Cuba slowly begins to restore electricity supply after an island-wide blackout By Reuters
Cuba slowly begins to restore electricity supply after an island-wide blackout By Reuters


By Dave Sherwood and Marianna Párraga

HAVANA (Reuters) -Cuba restored some power to its grid mid-afternoon on Friday, officials said, hours after the island was plunged into a nationwide blackout following the collapse of one of its main power plants.

The vast majority of the country’s 10 million residents were still in the dark on Friday night, but scattered areas of the capital Havana, including some of the city’s main hospitals, saw the lights come back on shortly after the dusk.

Grid operator UNE said it expected to restart at least five of its oil-fired generating plants overnight, providing enough electricity, it said, to begin returning power to wider areas of the country.

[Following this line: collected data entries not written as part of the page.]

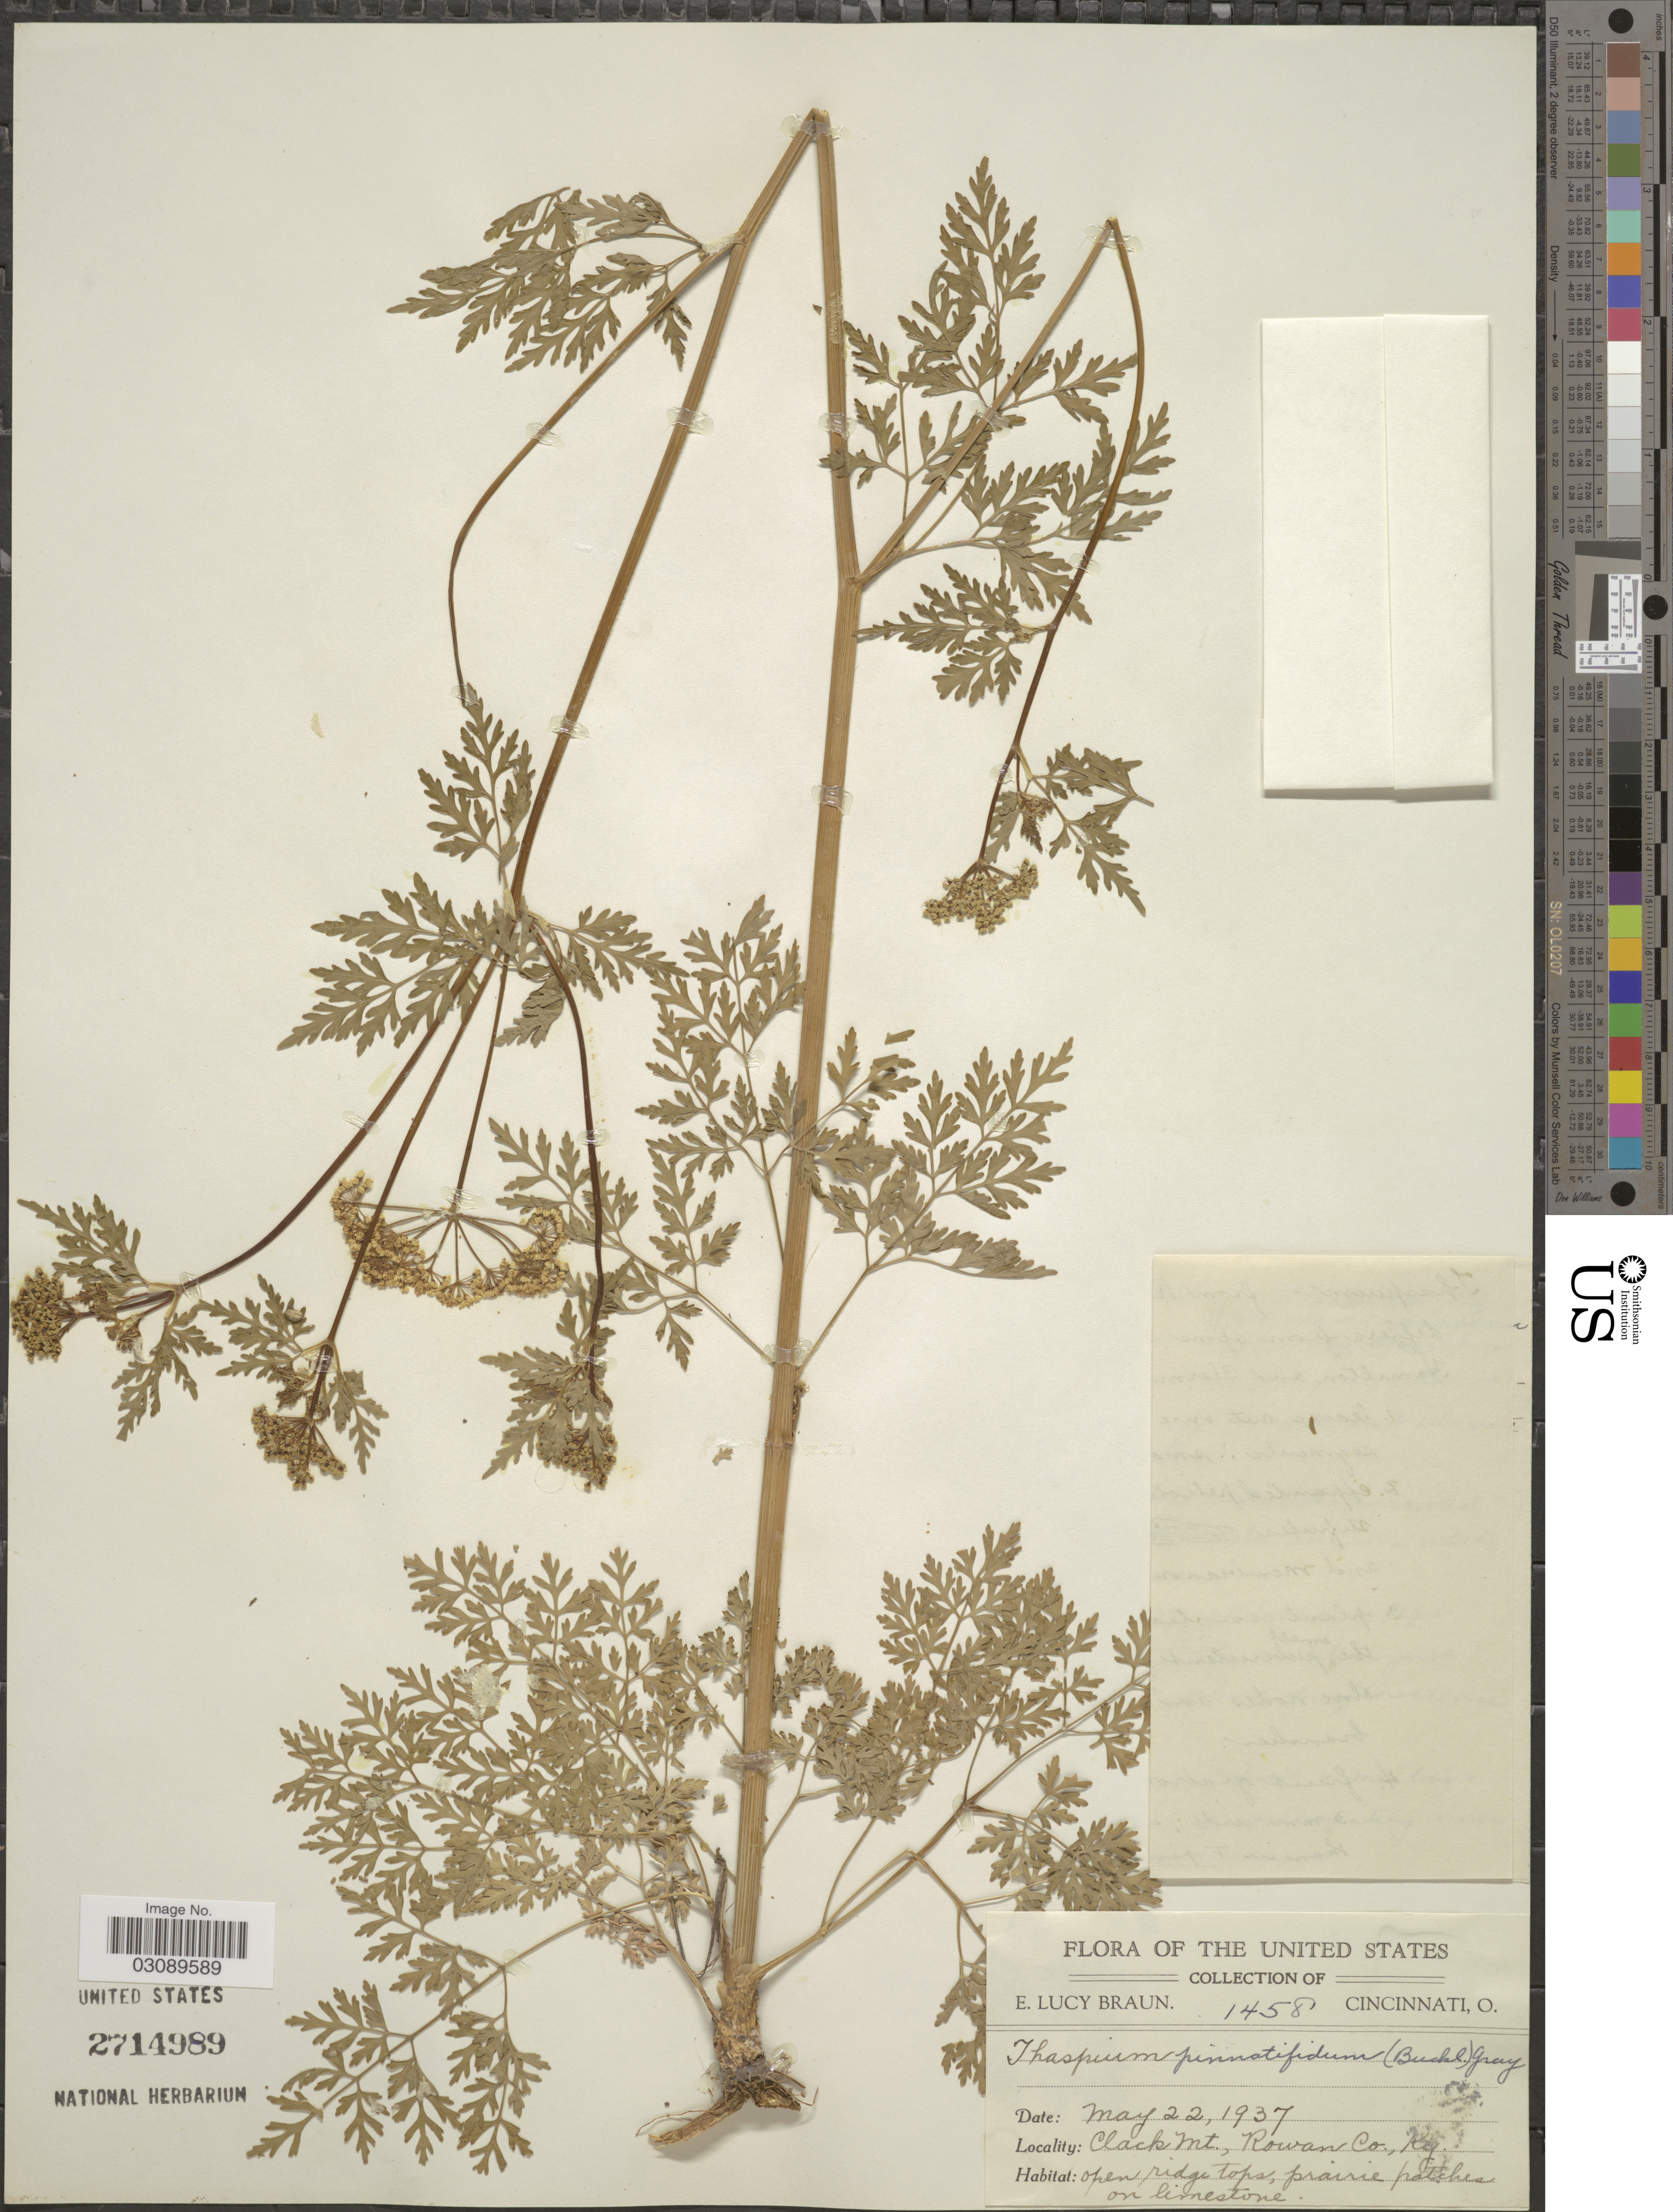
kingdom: Plantae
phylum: Tracheophyta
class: Magnoliopsida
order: Apiales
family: Apiaceae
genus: Thaspium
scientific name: Thaspium pinnatifidum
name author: (Buckley) A. Gray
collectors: E. L. Braun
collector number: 1458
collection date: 1937-05-22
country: United States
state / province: Kentucky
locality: Clack Mt., Rowan Co.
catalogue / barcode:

The communist government closed schools and non-essential industry early Friday and sent most state workers home in a last-ditch effort to keep the lights on after weeks of severe power outages. Recreational and cultural activities, including nightclubs, were also ordered to close.

But shortly before noon, the Antonio Guiteras power plant, the largest and most efficient in the country, stopped working, causing a complete failure of the grid and suddenly leaving the entire island without electricity.

Officials said late Friday that they were working to fix the problem that had caused the oil-fired plant to fail. They did not specify the cause of their collapse.

The blackout marks a new low on an island where life has become increasingly unbearable, with residents suffering shortages of food, fuel, water and medicine.

Virtually all commerce in Havana was paralyzed on Friday. Many residents were sitting sweating at the doors. The tourists crouched down in frustration. As night fell, the city was almost completely enveloped in darkness.

“We went to a restaurant and they didn’t have food because there was no electricity, now we are also without internet,” said Brazilian tourist Carlos Roberto Julio, recently arrived in Havana. “In two days we have already had several problems.”

Prime Minister Manuel Marrero this week attributed worsening blackouts over the past few weeks to a perfect storm well known to most Cubans: deteriorating infrastructure, fuel shortages and increased demand.

“Fuel shortages are the most important factor,” Marrero said in a televised address to the nation.

Strong winds that began with Hurricane Milton last week have crippled the island’s ability to transport scarce fuel from offshore ships to its power plants, officials said.

REDUCED FUEL

Cuba’s government also blames the U.S. trade embargo, as well as then-President Donald Trump’s sanctions, for difficulties in acquiring fuel and spare parts to operate its oil-fired plants.

“The complex scenario is mainly due to the intensification of the economic war and the financial and energy persecution of the United States,” Cuban President Miguel Díaz-Canel said on Thursday.

A spokesman for the White House National Security Council said: “The United States is not to blame for today’s blackout on the island or the overall energy situation in Cuba.”

A State Department official said late Friday that Washington was closely monitoring the possible humanitarian impact of the blackout, but that the Cuban government had not requested assistance.

For many Cubans, far removed from politics and accustomed to regular power outages, the national blackout was nothing more than a normal Friday night.

Carlos Manuel Pedre said he had turned to simple pleasures to pass the time.

“In the times we live in, with everything that happens in our country, the most logical entertainment is dominoes,” he said while playing the popular game with friends. “We are in a total crisis.”

While demand for electricity has grown in recent years alongside Cuba’s nascent private sector, fuel supply has fallen dramatically.

Cuba’s largest oil supplier, Venezuela, has reduced shipments to the island to an average of 32,600 barrels per day in the first nine months of the year, barely half of the 60,000 bpd sent in the same period of 2023, according to data from vessel tracking and internal shipping documents of the Venezuelan state company PDVSA.

PDVSA, whose refining infrastructure is also in trouble, has tried this year to avoid a new wave of fuel shortages in the country, leaving smaller volumes available for export to allied countries like Cuba.

© Reuters. A woman prepares food with the help of light from a cell phone as Cuba is affected by an island-wide blackout, in Havana, Cuba, October 18, 2024. REUTERS/Norlys Perez

Russia and Mexico, which in the past sent fuel to Cuba, have also significantly reduced their shipments.

The deficits have left Cuba to fend for itself in the much more expensive spot market at a time when its government is on the brink of bankruptcy.